### TO BE DONE
A – In the summary of the 1996 Critérium du Dauphiné Libéré, why does Richard Virenque's name appear twice under the results? Explain in one to three sentences.
B – From the summary of the 1996 Critérium du Dauphiné Libéré, extract the passage between "Race details" and "Mountains / Richard Virenque (FRA) / (Festina–Lotus)", inclusive.

──────── TEXT PROVIDED

1996 Critérium du Dauphiné Libéré

Race details
- Dates: 2–9 June 1996
- Stages: 7 + Prologue
- Distance: 1,202.8 km (747.4 mi)
- Winning time: 30h 57' 49"

Results
- Winner / Miguel Induráin (ESP) / (Banesto)
- Second / Tony Rominger (SUI) / (Mapei–GB)
- Third / Richard Virenque (FRA) / (Festina–Lotus)
- Mountains / Richard Virenque (FRA) / (Festina–Lotus)

= 1996 Critérium du Dauphiné Libéré =

The 1996 Critérium du Dauphiné Libéré was the 48th edition of the cycle race and was held from 2 June to 9 June 1996. The race started in Megève and finished in Grenoble. The race was won by Miguel Induráin of the Banesto team.

────────────────
──────── PROVIDED DATA

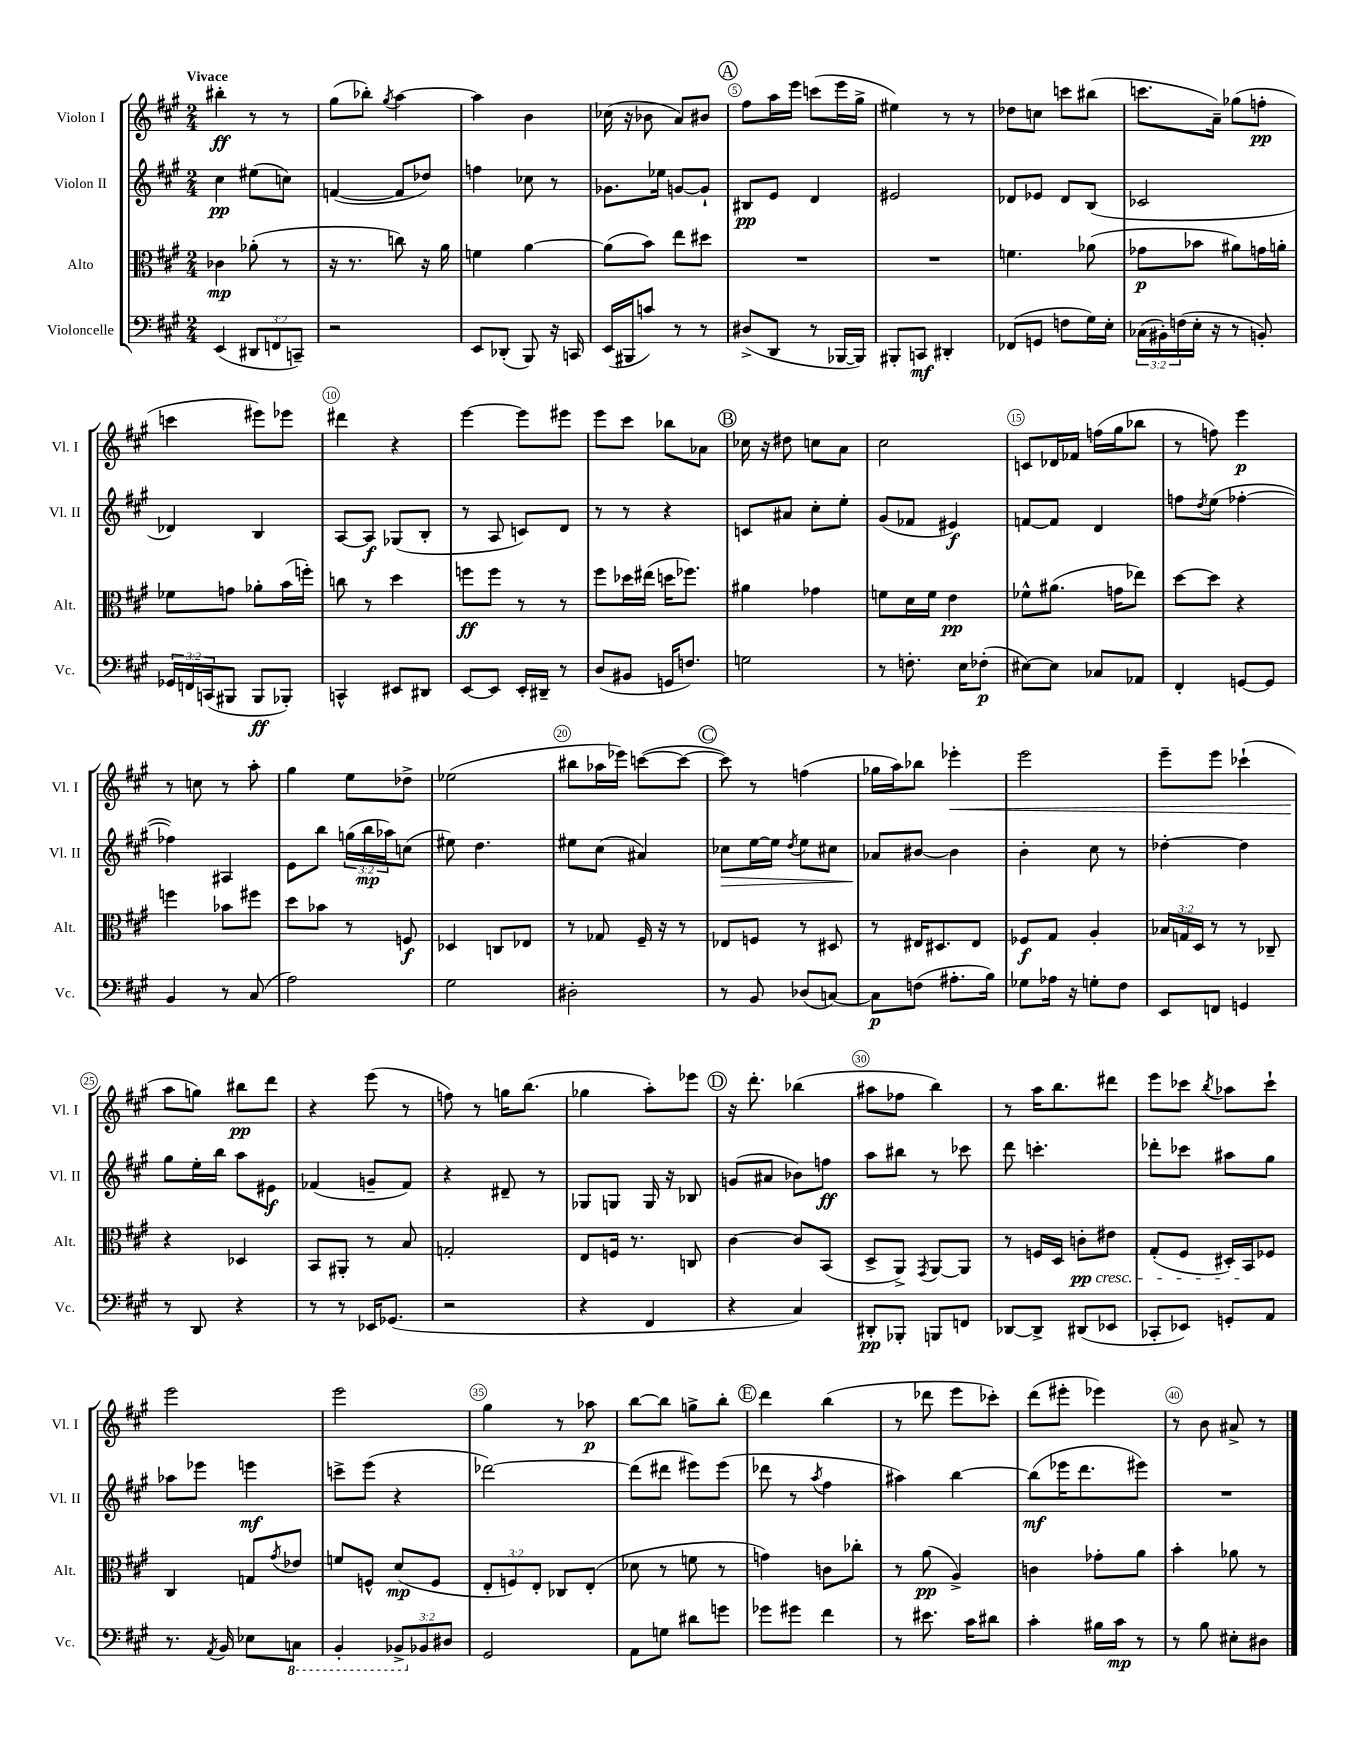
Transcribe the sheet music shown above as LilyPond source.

<<
\new StaffGroup <<
\new Staff = "s0" \with { instrumentName = "Violon I" shortInstrumentName = "Vl. I" } {
    \clef treble \key a \major \numericTimeSignature \time 2/4 \tempo "Vivace"
    bis''4-.\ff r8 r8 |
    gis''8( bes''8-.) \acciaccatura { gis''8 } a''4~ |
    a''4 b'4 |
    ces''16( r16 bes'8 a'8) bis'8 |
    \mark \markup { \circle "A" } fis''8 a''16 e'''16 c'''8( e'''16 gis''16-> |
    eis''4) r8 r8 |
    des''8 c''8 c'''8 bis''8( |
    c'''8. a'16--) ges''8( f''8-.\pp |
    c'''4 eis'''8) ees'''8 |
    dis'''4 r4 |
    e'''4~ e'''8 eis'''8 |
    e'''8 cis'''8 bes''8 aes'8 |
    \mark \markup { \circle "B" } ces''16 r16 dis''8 c''8 a'8 |
    cis''2 |
    c'8 des'16 fes'16 f''16( gis''16 bes''8 |
    r8 f''8) e'''4\p |
    r8 c''8 r8 a''8-. |
    gis''4 e''8 des''8-> |
    ees''2( |
    bis''8 aes''16 ees'''16) c'''8~( c'''8~ |
    \mark \markup { \circle "C" } c'''8) r8 f''4( |
    ges''16 a''16) bes''8 ees'''4-.\< |
    e'''2 |
    e'''8-- e'''8 ces'''4-!( |
    a''8\! g''8) bis''8\pp d'''8 |
    r4 e'''8( r8 |
    f''8) r8 g''16 b''8.( |
    ges''4 a''8-.) ees'''8 |
    \mark \markup { \circle "D" } r16 d'''8.-. bes''4( |
    ais''8 fes''8 b''4) |
    r8 a''16 b''8. dis'''8 |
    e'''8 ces'''8 \acciaccatura { b''8 } aes''8 ces'''8-! |
    e'''2 |
    e'''2 |
    gis''4 r8 aes''8\p |
    b''8~ b''8 g''8-> b''8-. |
    \mark \markup { \circle "E" } d'''4 b''4( |
    r8 des'''8 e'''8 ces'''8-.) |
    d'''8( eis'''8-. ees'''4) |
    r8 b'8 ais'8-> r8 \bar "|." |
}
\new Staff = "s1" \with { instrumentName = "Violon II" shortInstrumentName = "Vl. II" } {
    \clef treble \key a \major \numericTimeSignature \time 2/4 \override Staff.TupletNumber.text = #tuplet-number::calc-fraction-text
    cis''4\pp eis''8( c''8) |
    f'4~( f'8 des''8) |
    f''4 ces''8 r8 |
    ges'8. ees''16 g'8~ g'8-! |
    \mark \markup { \circle "A" } bis8\pp e'8 d'4 |
    eis'2 |
    des'8 ees'8 des'8 b8( |
    ces'2 |
    des'4) b4 |
    a8~ a8\f ges8( b8-. |
    r8 a8 c'8) d'8 |
    r8 r8 r4 |
    \mark \markup { \circle "B" } c'8 ais'8 cis''8-. e''8-. |
    gis'8( fes'8 eis'4\f) |
    f'8~ f'8 d'4 |
    f''8 \acciaccatura { d''8 } e''8( fes''4~-. |
    fes''4) ais4 |
    e'8 b''8 \tuplet 3/2 { g''16( b''16\mp aes''16) } c''8( |
    eis''8) d''4. |
    eis''8 cis''8( ais'4) |
    \mark \markup { \circle "C" } ces''8\> e''16~ e''16 \acciaccatura { d''8 } e''8 cis''8 |
    aes'8\! bis'8~ bis'4 |
    b'4-. cis''8 r8 |
    des''4~-. des''4 |
    gis''8 e''16-. b''16 a''8 eis'8\f |
    fes'4( g'8-- fes'8) |
    r4 dis'8-- r8 |
    ges8 g8 g16 r16 bes8 |
    \mark \markup { \circle "D" } g'8( ais'8 bes'8) f''8\ff |
    a''8 bis''8 r8 ces'''8 |
    d'''8 c'''4.-. |
    des'''8-. ces'''8 ais''8 gis''8 |
    aes''8 ees'''8 e'''4\mf |
    c'''8-> e'''8( r4 |
    des'''2~) |
    des'''8( dis'''8 eis'''8) eis'''8( |
    \mark \markup { \circle "E" } des'''8 r8 \acciaccatura { a''8 } fis''4 |
    ais''4) b''4~ |
    b''8\mf( ees'''16 d'''8. eis'''8) |
    R2 \bar "|." |
}
\new Staff = "s2" \with { instrumentName = "Alto" shortInstrumentName = "Alt." } {
    \clef alto \key a \major \numericTimeSignature \time 2/4 \override Staff.TupletNumber.text = #tuplet-number::calc-fraction-text
    ces'4\mp aes'8-.( r8 |
    r16 r8. c''8) r16 a'16 |
    f'4 a'4~ |
    a'8( b'8) e''8 dis''8 |
    \mark \markup { \circle "A" } R2 |
    R2 |
    f'4. aes'8( |
    ges'8\p bes'8 ais'8) g'16 a'16-. |
    fes'8 g'8 aes'8-. b'16( f''16-.) |
    c''8 r8 d''4 |
    f''8\ff f''8 r8 r8 |
    fis''8 des''16 eis''16( d''16 fes''8.) |
    \mark \markup { \circle "B" } ais'4 ges'4 |
    f'8 d'16 f'16 e'4\pp |
    fes'8-^ ais'8.( g'16 ees''8) |
    d''8~ d''8 r4 |
    f''4 bes'8 fis''8 |
    d''8 bes'8 r8 f8\f |
    des4 c8 ees8 |
    r8 ges8 fis16-- r16 r8 |
    \mark \markup { \circle "C" } ees8 f8 r8 dis8 |
    r8 eis16 dis8. eis8 |
    fes8\f gis8 a4-. |
    \tuplet 3/2 { bes16 g16 d16 } r8 r8 ces8-- |
    r4 des4 |
    b,8 ais,8-. r8 b8 |
    g2-. |
    e8 f16 r8. c8 |
    \mark \markup { \circle "D" } cis'4~ cis'8 b,8( |
    d8-> a,8->) \acciaccatura { gis,8 } a,8~ a,8 |
    r8 f16 d16 c'8-.\pp\cresc eis'8 |
    gis8-.( fis8 dis16-.) b,16\! fes8 |
    cis4 g8 \acciaccatura { gis'8 } ees'8 |
    f'8 f8-^ d'8\mp( f8 |
    \tuplet 3/2 { e8-. f8) e8-. } ces8 e8-.( |
    des'8 r8 f'8 r8 |
    \mark \markup { \circle "E" } g'4) c'8 ces''8-. |
    r8 a'8\pp( a4->) |
    c'4 ges'8-. a'8 |
    b'4-. aes'8 r8 \bar "|." |
}
\new Staff = "s3" \with { instrumentName = "Violoncelle" shortInstrumentName = "Vc." } {
    \clef bass \key a \major \numericTimeSignature \time 2/4 \override Staff.TupletNumber.text = #tuplet-number::calc-fraction-text
    e,4( \tuplet 3/2 { dis,8 f,8 c,8--) } |
    r2 |
    e,8 des,8-.( b,,8) r16 c,16 |
    e,16( bis,,16 c'8) r8 r8 |
    \mark \markup { \circle "A" } dis8->( d,8 r8 bes,,16~ bes,,16) |
    bis,,8-. c,8\mf dis,4-. |
    fes,8( g,8 f8 gis16) e16-. |
    \tuplet 3/2 { ces16( bis,16-.) f16( } e16-. r16 r8 b,8-.) |
    \tuplet 3/2 { ges,16 f,16 c,16( } bis,,8 bis,,8\ff bes,,8-.) |
    c,4-^ eis,8 dis,8 |
    e,8~ e,8 e,16-. dis,16-- r8 |
    d8( bis,8 g,16 f8.) |
    \mark \markup { \circle "B" } g2 |
    r8 f8.-. e16 fes8-.\p( |
    eis8~) eis8 ces8 aes,8 |
    fis,4-. g,8~ g,8 |
    b,4 r8 cis8( |
    a2) |
    gis2 |
    dis2-. |
    \mark \markup { \circle "C" } r8 b,8 des8( c8~) |
    c8\p f8( ais8.-. b16) |
    ges8 aes16 r16 g8-. fis8 |
    e,8 f,8 g,4 |
    r8 d,8 r4 |
    r8 r8 ees,16 ges,8.( |
    r2 |
    r4 fis,4 |
    \mark \markup { \circle "D" } r4 cis4) |
    dis,8-.\pp bes,,8-. b,,8 f,8 |
    des,8~ des,8-> dis,8( ees,8 |
    ces,8-. ees,8) g,8-. a,8 |
    r8. \acciaccatura { a,8 } b,16 ees8 \ottava #-1 c,8 |
    b,,4-. \tuplet 3/2 { bes,,8-> \ottava #0 bes,8 dis8 } |
    gis,2 |
    a,8 g8 dis'8 g'8 |
    \mark \markup { \circle "E" } ges'8 gis'8 fis'4 |
    r8 eis'8. cis'16 dis'8 |
    cis'4-. bis16 cis'16\mp r8 |
    r8 b8 eis8-. dis8 \bar "|." |
}
>>
>>
\layout { \context { \Score \override BarNumber.break-visibility = ##(#f #t #t) barNumberVisibility = #(every-nth-bar-number-visible 5) \override BarNumber.stencil = #(make-stencil-circler 0.1 0.3 ly:text-interface::print) } }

────────────────

### SOLUTIONS
A – Richard Virenque of Festina–Lotus is listed twice because he finished third overall and also won the mountains classification.

B –
Race details
- Dates: 2–9 June 1996
- Stages: 7 + Prologue
- Distance: 1,202.8 km (747.4 mi)
- Winning time: 30h 57' 49"

Results
- Winner / Miguel Induráin (ESP) / (Banesto)
- Second / Tony Rominger (SUI) / (Mapei–GB)
- Third / Richard Virenque (FRA) / (Festina–Lotus)
- Mountains / Richard Virenque (FRA) / (Festina–Lotus)